What is determining the IP addresses that your PC and Pi are getting? That 196.254.x.x address range is a link-local as per RFC3927 one that Windows uses for Automatic Private IP Addressing which Apple calls Bonjour. However, as per the Wikipedia:
In IPv4 they are normally only used to assign IP addresses to network interfaces when no external, stateful mechanism of address configuration exists, such as the Dynamic Host Configuration Protocol (DHCP), or when another primary configuration method has failed. In IPv6, link-local addresses are mandatory and required for the internal functioning of various protocol components.
Given that you are able to reach here to the Stack Exchange site I would presume that you have a router that should be providing IPs, possibly in the 192.168.x.y range where x is often 0 or 1, and y is possibly 1 for the router and then goes upwards for other things connected on your LAN.
This error can be caused by IP address clashes, especially if some devices are set to fixed ones (for instance if they are a server/gateway and you want to fix where they are - like your broadband router) and your only dhcp server (normally, again, your router) has not been told to NOT use that fixed address as one for the DHCP pool.
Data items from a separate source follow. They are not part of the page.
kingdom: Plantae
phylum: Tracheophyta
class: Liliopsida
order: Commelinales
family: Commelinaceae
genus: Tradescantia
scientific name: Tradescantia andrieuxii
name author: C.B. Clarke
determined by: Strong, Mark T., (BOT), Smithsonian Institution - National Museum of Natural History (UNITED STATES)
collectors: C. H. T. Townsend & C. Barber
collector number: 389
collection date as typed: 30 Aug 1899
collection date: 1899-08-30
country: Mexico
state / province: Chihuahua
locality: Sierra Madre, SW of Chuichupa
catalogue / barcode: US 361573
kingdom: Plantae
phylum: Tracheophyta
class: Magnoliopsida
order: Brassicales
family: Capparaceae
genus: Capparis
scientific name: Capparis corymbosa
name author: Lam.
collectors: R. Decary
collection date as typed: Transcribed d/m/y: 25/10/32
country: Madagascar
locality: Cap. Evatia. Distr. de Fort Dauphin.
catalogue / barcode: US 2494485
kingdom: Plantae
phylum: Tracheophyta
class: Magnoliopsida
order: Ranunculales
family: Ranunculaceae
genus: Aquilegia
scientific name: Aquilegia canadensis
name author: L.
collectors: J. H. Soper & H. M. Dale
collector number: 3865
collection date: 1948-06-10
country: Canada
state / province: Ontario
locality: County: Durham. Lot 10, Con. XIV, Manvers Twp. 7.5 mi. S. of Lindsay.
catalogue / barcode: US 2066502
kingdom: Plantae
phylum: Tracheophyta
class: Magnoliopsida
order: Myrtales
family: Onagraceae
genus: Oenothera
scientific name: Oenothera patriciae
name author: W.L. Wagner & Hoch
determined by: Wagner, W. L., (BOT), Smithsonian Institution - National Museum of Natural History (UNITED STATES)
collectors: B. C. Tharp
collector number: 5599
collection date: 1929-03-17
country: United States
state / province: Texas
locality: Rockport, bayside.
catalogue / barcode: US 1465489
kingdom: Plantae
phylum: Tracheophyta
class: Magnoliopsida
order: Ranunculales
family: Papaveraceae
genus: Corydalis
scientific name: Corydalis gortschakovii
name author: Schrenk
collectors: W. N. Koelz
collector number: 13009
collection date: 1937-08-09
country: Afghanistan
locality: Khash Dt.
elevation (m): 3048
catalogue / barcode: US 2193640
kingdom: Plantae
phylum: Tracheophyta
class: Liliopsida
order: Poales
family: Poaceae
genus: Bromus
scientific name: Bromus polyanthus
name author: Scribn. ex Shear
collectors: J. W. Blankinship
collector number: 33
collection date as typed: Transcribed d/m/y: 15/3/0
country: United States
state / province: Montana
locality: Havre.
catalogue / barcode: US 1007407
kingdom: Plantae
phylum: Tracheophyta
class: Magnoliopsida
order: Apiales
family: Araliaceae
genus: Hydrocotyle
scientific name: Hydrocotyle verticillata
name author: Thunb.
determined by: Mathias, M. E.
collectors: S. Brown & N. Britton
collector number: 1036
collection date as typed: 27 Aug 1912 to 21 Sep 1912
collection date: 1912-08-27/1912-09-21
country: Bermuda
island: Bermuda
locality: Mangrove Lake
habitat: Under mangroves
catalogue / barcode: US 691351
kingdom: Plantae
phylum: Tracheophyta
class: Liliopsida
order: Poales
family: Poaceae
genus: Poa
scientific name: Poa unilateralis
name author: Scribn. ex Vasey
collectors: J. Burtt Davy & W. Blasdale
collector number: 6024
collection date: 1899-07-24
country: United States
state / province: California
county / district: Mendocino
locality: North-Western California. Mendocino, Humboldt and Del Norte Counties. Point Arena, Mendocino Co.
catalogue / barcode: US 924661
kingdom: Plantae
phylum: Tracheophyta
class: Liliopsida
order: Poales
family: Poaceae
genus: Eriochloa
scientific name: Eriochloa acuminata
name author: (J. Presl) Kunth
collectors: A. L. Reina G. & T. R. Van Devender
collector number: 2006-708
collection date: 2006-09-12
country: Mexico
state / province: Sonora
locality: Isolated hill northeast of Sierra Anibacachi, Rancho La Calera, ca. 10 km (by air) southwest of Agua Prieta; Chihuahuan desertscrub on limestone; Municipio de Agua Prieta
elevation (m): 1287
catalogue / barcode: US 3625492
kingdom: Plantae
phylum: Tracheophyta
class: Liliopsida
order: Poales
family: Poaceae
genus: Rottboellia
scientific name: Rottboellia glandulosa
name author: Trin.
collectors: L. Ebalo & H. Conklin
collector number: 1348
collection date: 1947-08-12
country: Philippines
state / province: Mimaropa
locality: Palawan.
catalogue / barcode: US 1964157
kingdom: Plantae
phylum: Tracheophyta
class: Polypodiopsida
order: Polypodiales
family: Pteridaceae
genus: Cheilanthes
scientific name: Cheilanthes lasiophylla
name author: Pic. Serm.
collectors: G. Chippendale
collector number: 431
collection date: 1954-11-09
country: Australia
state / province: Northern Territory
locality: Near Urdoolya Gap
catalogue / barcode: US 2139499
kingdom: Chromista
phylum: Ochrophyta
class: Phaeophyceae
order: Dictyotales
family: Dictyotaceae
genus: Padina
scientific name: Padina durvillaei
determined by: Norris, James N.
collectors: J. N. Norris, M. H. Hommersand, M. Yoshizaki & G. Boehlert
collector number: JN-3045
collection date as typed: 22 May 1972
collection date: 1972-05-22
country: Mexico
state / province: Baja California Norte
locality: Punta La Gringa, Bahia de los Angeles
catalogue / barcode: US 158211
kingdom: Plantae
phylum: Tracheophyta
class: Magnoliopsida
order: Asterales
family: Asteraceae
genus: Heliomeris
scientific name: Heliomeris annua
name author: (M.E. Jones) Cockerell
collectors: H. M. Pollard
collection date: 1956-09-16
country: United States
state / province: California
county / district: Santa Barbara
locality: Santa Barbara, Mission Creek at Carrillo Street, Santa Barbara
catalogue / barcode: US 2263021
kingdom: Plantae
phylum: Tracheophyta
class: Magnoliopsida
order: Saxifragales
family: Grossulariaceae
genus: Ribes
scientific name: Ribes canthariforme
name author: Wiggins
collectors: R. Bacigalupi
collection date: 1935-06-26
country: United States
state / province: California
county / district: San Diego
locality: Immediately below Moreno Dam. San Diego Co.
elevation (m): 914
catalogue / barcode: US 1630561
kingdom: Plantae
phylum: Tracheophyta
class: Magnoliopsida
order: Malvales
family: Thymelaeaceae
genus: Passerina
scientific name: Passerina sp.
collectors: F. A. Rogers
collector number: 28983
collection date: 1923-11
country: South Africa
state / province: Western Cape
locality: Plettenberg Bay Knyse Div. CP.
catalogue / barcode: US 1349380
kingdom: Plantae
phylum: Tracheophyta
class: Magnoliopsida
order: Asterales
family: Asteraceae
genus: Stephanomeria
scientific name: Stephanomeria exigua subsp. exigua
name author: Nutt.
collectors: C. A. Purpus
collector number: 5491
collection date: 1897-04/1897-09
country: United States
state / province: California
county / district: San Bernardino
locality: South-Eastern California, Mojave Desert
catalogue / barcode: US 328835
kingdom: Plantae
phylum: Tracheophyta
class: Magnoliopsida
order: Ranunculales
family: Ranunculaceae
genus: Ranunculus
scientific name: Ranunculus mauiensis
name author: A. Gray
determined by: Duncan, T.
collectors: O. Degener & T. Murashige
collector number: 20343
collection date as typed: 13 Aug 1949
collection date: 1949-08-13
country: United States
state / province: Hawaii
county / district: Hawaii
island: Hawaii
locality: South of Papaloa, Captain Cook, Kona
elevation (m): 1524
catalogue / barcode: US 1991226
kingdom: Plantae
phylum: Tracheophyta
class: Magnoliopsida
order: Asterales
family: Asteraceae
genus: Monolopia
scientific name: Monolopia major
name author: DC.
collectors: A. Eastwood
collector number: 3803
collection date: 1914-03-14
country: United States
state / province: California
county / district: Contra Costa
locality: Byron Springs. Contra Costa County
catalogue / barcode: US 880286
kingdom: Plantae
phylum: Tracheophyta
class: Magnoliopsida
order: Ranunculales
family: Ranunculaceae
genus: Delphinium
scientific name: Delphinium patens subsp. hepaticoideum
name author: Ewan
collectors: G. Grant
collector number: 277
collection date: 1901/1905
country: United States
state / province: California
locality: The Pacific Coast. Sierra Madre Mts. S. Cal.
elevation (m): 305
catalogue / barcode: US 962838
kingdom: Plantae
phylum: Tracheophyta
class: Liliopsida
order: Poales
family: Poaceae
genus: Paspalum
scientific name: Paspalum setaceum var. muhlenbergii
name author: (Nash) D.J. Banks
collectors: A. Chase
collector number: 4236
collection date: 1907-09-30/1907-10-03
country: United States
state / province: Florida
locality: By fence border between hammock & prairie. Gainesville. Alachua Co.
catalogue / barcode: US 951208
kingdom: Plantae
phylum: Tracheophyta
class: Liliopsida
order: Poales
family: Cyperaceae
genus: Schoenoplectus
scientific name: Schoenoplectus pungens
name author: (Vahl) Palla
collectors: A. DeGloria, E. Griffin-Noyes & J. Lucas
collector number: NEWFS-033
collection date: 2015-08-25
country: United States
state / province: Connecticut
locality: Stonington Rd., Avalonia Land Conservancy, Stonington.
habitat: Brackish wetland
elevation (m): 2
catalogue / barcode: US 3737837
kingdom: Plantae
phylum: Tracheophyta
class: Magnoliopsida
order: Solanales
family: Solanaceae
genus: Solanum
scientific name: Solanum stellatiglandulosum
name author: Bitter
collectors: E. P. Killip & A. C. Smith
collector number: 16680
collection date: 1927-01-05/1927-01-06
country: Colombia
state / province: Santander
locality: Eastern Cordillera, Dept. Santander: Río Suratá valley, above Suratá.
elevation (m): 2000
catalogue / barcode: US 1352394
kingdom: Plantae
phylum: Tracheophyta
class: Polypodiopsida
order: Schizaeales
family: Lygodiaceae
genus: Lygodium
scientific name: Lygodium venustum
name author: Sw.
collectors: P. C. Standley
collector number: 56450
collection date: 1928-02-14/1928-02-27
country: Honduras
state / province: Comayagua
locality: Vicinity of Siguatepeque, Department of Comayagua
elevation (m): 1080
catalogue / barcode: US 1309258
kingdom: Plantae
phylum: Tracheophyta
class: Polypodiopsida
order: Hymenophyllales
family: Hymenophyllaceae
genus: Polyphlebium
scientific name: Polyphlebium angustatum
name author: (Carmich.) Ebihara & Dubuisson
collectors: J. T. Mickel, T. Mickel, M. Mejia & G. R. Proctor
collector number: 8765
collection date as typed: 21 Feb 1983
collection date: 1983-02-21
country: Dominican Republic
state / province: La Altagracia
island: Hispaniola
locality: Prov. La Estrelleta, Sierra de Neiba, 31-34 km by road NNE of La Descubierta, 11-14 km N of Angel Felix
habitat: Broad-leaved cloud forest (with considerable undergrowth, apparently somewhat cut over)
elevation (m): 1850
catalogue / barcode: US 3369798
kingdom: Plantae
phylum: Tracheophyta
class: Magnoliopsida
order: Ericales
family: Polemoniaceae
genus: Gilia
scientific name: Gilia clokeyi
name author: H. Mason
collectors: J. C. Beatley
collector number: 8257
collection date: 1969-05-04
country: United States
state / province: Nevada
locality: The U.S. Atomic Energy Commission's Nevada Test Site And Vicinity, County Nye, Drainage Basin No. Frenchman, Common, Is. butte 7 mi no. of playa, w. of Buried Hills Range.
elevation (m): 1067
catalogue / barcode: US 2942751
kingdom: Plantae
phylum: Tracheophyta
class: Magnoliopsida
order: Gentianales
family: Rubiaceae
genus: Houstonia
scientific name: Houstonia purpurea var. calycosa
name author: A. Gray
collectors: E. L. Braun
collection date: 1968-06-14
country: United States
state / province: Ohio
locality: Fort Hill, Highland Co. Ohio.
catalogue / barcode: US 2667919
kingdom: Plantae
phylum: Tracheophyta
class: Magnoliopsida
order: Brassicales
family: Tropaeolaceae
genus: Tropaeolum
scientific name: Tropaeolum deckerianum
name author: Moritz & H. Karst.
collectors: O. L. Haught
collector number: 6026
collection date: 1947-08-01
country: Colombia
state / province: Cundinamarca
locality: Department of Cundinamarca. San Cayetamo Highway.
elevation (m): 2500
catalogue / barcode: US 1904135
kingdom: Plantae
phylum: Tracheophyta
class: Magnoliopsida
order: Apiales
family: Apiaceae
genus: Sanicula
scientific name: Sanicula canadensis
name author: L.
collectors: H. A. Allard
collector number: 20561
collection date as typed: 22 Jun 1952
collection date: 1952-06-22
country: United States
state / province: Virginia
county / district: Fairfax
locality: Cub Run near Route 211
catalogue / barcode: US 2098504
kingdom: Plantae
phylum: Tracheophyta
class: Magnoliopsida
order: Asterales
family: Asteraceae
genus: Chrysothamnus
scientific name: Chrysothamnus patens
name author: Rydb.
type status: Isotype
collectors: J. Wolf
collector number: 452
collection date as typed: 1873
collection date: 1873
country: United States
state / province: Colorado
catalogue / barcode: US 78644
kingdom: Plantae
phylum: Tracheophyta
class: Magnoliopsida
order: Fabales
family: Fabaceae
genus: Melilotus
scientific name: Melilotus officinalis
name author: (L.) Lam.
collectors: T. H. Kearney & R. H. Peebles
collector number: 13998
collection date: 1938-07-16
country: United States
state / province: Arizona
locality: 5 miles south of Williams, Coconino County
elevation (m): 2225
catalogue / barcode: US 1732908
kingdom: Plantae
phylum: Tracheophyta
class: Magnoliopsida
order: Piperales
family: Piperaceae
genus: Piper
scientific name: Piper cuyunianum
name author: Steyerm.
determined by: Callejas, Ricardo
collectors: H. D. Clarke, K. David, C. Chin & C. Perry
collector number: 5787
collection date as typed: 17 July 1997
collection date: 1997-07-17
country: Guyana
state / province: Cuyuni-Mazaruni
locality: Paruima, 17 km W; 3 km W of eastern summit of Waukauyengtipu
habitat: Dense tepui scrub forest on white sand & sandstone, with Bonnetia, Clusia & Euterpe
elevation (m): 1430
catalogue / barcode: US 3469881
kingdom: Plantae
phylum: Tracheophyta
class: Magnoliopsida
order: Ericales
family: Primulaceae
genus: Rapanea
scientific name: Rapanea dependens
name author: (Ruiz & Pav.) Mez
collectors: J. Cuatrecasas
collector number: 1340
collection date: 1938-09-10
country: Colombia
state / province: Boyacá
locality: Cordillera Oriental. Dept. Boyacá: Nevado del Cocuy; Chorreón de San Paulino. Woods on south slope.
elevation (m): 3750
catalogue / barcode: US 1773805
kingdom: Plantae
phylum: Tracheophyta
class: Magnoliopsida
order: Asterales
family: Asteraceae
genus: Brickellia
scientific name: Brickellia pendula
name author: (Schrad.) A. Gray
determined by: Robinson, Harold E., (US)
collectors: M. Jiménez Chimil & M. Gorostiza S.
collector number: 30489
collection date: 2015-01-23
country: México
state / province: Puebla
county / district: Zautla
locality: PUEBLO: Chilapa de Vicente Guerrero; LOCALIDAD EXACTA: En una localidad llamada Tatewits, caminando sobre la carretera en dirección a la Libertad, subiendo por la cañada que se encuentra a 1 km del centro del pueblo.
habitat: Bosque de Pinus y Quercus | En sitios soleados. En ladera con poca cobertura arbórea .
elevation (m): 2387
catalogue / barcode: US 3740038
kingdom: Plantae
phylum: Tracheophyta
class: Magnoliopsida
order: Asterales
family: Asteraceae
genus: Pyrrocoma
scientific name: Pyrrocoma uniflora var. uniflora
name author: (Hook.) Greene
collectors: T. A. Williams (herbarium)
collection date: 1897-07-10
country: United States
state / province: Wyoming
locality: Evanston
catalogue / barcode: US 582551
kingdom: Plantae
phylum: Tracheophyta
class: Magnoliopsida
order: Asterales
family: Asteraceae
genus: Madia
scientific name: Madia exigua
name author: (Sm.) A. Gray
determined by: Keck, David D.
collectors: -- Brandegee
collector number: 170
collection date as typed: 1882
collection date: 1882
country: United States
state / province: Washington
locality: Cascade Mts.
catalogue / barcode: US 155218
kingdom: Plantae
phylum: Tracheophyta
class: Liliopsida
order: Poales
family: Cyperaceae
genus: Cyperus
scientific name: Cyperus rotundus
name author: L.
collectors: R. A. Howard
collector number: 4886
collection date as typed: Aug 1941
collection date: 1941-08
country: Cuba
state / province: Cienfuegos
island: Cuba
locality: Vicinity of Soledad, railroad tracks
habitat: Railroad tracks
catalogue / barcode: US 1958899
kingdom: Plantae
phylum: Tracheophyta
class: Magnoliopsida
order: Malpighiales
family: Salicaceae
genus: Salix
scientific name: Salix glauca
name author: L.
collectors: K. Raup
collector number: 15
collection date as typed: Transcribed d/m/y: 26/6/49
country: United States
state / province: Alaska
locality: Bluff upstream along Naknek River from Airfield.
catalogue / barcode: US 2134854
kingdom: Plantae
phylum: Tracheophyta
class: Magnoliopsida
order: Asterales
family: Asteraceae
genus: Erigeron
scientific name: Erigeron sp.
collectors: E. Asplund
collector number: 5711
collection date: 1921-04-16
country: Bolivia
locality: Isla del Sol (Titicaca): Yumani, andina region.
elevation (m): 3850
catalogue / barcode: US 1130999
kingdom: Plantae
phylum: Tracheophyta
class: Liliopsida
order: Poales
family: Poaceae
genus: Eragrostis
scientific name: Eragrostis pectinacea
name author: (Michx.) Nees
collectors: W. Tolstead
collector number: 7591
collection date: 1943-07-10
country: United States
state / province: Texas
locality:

I'd suggest getting into your router's configuration and checking the range of addresses used for dhcp does not include any statically assigned ones configured locally on a device itself. Note that many routers do permit you to "reserve" a specific address for devices which you always want to have a fixed address for (e.g. I have one device used as an IPv6 tunnel gateway and local storage server which it is convenient to always be 192.168.1.2 next to the IPv4 router on 192.168.1.1) which is another way to have a fixed address AND for it to be handled by dhcp rather than by locally setting on the device itself.
Unlike the previous answer - which I don't have the reputation to comment on (yet) - I'd strongly urge you NOT to enable PermitRootLogin without-password
UNLESS you have also sorted out a key to secure such logins. By default Pis running Raspbian do not have a root password set so if there is external access to your LAN the Pi will be very insecure - and once you sort out your IP issues so that it is reachable it will be vulnerable.